- [Problem to work on]
The stretch wanted below opens at the line containing "26: (51, 168, 3.30)" and closes at the line containing "39: (964, 77, 3.95)". Please return it exactly, with no other lines.

Material to process: Begin

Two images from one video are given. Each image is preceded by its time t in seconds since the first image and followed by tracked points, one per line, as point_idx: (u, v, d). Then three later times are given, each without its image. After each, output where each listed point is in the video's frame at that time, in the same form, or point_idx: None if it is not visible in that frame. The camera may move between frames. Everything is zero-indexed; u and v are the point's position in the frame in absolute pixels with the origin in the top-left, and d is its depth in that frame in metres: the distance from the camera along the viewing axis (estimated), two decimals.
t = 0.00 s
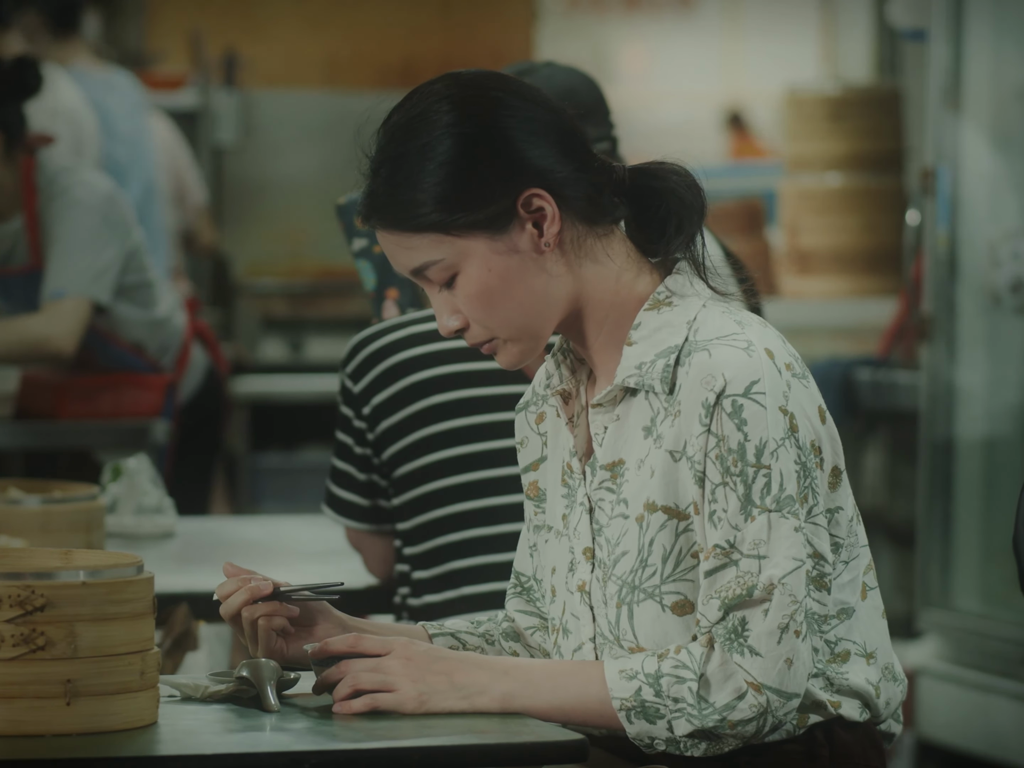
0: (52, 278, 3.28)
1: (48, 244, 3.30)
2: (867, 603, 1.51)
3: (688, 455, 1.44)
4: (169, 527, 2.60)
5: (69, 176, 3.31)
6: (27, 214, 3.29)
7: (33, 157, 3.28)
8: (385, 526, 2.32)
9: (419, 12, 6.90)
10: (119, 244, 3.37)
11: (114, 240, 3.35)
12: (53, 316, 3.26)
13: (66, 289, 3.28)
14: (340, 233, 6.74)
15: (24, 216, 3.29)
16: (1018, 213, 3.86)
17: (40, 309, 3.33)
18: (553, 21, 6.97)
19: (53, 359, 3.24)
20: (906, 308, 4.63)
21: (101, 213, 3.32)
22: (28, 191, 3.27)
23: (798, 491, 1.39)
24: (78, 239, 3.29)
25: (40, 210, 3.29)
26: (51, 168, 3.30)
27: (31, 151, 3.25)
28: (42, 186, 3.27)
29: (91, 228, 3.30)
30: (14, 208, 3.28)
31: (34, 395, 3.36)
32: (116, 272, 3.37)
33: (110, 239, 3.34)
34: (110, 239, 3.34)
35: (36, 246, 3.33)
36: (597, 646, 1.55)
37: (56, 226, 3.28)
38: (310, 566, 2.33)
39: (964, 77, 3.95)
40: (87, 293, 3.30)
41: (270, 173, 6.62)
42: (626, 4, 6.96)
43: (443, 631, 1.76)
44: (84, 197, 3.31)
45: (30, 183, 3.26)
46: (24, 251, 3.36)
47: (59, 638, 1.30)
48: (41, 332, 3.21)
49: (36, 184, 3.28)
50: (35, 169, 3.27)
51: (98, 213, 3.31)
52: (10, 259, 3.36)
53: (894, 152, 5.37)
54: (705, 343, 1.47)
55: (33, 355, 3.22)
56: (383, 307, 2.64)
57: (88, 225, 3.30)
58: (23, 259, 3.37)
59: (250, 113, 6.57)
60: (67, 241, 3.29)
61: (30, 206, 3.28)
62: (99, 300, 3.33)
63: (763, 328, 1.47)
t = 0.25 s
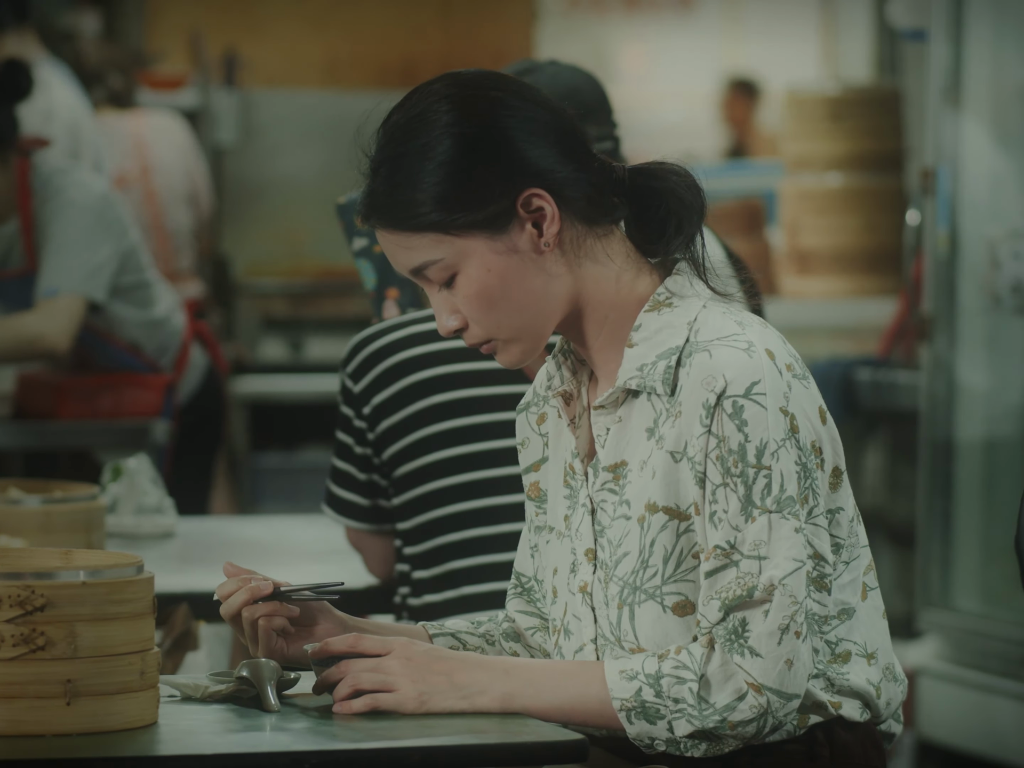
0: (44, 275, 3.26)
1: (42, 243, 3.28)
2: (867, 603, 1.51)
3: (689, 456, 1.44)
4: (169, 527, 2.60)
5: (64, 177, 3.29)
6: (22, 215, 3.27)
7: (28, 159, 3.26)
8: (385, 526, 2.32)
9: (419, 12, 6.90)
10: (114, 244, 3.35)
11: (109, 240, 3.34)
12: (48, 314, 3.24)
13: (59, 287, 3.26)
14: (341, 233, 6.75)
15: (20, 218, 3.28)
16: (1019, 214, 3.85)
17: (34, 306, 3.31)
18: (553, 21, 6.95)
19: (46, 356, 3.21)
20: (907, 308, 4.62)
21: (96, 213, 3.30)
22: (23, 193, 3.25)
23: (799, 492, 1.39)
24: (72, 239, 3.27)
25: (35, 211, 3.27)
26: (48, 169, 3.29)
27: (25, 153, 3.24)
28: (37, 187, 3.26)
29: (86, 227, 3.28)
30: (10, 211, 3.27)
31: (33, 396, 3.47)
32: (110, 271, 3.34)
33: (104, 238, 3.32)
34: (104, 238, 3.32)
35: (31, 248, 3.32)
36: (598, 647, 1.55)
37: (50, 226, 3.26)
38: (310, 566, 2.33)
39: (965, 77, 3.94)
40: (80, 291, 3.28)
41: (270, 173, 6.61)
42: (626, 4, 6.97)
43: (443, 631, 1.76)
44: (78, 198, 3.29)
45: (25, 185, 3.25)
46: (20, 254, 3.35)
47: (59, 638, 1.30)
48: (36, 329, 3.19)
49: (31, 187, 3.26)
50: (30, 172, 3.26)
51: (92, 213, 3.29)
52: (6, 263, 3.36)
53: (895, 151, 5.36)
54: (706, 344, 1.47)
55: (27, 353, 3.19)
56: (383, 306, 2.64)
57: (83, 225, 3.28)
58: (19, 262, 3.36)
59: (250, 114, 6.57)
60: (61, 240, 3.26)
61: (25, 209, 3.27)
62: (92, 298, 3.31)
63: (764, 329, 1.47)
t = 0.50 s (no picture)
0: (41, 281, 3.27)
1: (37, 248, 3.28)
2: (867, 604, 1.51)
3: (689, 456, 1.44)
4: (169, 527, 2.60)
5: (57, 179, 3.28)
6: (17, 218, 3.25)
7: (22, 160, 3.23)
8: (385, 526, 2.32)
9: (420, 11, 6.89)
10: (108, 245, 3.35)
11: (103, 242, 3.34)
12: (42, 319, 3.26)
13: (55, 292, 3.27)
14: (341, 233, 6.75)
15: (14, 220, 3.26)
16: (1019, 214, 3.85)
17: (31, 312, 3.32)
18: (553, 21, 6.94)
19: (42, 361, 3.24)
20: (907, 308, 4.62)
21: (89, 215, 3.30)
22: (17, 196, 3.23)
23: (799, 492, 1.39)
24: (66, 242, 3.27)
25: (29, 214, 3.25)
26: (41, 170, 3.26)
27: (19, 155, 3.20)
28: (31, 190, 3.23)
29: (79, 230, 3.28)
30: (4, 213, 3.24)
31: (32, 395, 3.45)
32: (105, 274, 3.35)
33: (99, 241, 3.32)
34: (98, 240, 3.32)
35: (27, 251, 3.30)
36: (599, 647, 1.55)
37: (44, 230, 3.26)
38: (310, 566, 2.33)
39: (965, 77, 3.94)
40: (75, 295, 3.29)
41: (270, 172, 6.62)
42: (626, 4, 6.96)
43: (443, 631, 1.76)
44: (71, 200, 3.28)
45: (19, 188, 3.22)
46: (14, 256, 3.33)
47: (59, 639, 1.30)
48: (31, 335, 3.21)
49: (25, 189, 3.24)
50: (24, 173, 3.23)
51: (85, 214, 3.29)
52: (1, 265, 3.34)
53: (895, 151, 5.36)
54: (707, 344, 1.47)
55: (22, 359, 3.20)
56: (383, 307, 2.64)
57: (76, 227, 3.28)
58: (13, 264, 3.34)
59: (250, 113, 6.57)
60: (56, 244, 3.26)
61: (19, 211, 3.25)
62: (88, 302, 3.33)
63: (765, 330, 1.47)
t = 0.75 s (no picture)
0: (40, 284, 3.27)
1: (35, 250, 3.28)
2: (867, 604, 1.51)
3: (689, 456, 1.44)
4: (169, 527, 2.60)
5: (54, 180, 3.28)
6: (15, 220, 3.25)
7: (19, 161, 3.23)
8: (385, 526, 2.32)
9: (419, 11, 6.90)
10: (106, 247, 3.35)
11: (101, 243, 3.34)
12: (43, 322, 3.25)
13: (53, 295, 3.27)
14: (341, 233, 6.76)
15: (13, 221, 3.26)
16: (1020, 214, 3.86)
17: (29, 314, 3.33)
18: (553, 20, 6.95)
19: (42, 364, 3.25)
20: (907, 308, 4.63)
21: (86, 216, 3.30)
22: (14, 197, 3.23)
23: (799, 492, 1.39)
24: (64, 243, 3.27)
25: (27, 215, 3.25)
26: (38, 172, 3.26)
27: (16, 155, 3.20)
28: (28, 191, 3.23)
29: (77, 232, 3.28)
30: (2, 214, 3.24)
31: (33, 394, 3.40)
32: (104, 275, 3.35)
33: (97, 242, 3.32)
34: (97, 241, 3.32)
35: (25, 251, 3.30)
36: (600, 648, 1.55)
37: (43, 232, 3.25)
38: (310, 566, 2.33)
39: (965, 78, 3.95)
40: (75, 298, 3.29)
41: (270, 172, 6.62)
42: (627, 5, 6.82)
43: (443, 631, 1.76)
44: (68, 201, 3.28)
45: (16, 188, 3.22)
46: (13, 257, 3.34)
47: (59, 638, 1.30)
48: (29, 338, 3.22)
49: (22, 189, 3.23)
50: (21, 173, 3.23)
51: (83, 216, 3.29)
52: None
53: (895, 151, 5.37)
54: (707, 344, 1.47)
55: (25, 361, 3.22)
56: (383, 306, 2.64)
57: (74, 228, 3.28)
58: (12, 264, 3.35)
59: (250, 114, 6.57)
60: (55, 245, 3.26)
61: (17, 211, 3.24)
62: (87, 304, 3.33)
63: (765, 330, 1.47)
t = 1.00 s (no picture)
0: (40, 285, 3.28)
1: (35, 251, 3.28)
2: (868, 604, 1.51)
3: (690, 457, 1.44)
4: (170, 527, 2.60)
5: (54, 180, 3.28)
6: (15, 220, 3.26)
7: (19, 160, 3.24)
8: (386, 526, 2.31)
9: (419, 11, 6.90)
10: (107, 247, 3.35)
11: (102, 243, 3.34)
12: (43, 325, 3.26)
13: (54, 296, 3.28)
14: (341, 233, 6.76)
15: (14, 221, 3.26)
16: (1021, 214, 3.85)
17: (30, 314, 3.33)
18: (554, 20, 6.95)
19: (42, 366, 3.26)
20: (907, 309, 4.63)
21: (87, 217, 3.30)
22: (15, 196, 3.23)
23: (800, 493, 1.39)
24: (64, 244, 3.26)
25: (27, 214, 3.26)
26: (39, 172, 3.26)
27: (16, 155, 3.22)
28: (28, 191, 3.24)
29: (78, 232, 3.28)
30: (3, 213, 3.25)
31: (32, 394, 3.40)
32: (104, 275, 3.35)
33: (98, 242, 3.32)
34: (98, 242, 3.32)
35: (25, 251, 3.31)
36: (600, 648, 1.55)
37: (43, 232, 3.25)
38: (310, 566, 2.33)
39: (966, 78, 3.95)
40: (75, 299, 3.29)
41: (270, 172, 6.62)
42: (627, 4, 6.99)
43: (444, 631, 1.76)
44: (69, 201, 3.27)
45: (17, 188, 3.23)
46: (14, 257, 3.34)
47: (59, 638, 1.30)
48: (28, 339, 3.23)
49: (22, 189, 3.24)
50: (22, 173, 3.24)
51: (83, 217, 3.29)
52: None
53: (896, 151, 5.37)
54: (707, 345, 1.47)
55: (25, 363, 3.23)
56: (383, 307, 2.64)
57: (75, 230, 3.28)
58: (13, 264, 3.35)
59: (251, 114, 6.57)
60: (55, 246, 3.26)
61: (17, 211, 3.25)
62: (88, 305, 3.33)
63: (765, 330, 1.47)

Material to process: End

- [Exercise answer]
26: (51, 168, 3.30)
27: (31, 151, 3.25)
28: (42, 186, 3.27)
29: (91, 228, 3.30)
30: (14, 208, 3.28)
31: (34, 395, 3.36)
32: (116, 272, 3.37)
33: (110, 239, 3.34)
34: (110, 239, 3.34)
35: (36, 246, 3.33)
36: (597, 646, 1.55)
37: (56, 226, 3.28)
38: (310, 566, 2.33)
39: (964, 77, 3.95)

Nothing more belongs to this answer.